Qi Long, PhD

December 5, 2019 Webinar 

Distributed learning from multiple EHRs databases for predicting medical events 

Qi Long, PhD

Abstract:  

Electronic health records (EHRs) data offer great promises in personalized medicine. However, EHRs data also present significant analytical challenges due to their irregularity and complexity. For example, EHRs include data from multiple domains collected over time and include both structured and unstructured data. In addition, analyzing EHR data involves privacy issues and sharing such data across multiple institutions/sites may be infeasible. Building on a contextual embedding model, we propose a distributed learning approach to learn from multiple EHRs databases and predict multiple medical events simultaneously, which can handle both structured and unstructured data. We further augment the proposed approach with Differential Privacy to enhance privacy protection. Our numerical studies demonstrate that the proposed method can build predictive models in a distributed fashion with privacy protection and the resulting models achieve reasonable prediction accuracy compared with methods that use pooled data across all sites. Our algorithm, if integrated into EHR system as a decision support tool, has the potential to improve early detection and diagnosis of diseases which is known to be associated with better patient outcomes. This is joint work with Ziyi Li, Kirk Roberts, and Xiaoqian Jiang. 

 

Short Bio: 

Dr. Long is a Professor of Biostatistics and Director of the Biostatistics and Bioinformatics Core in the Abramson Cancer Center at the University of Pennsylvania Perelman School of Medicine. He is an elected Fellow of the American Statistical Association and an elected member of the International Statistical Institute. He is a Senior Editor for Cancer Research, and associate editor for several leading statistical journals. He is a standing member of the NIH Biostatistical Methods and Research Design (BMRD) Study Section. 

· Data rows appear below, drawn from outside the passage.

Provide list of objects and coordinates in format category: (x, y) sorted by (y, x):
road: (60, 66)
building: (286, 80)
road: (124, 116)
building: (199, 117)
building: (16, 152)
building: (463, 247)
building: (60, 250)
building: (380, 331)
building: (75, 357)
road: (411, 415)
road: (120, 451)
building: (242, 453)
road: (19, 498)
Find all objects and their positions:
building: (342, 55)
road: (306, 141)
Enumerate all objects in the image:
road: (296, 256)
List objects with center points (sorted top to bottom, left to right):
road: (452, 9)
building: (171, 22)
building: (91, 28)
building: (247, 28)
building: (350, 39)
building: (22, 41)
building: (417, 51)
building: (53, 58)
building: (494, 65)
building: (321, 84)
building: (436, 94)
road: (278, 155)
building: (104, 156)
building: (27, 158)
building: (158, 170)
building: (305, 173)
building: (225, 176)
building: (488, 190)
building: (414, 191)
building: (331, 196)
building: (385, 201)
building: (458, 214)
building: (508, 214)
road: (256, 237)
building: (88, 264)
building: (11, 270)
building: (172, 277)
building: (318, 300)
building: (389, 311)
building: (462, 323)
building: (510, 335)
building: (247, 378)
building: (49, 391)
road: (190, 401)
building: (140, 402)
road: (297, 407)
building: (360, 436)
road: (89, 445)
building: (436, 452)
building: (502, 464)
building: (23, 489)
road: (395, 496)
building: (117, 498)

The thrust of his research is to develop statistical and machine learning methods for advancing precision medicine and population health. He has developed methods for the analysis of big biomedical data including -omics, electronic health records (EHRs), and mobile health (mHealth) data, causal inference, missing data, Bayesian modeling, and clinical trials. His methods research has been supported by NIH, PCORI, and NSF. In addition, he has provided leadership in biomedical research as Director of the Statistical and Data Coordinating Center for national research networks and large-scale multi-site clinical studies. He currently co-leads the Coordinating Center for the Pre-medical Cancer Immunotherapy Network for Canine Trials (PRECINCT), part of the NCI Cancer Moonshot Initiative.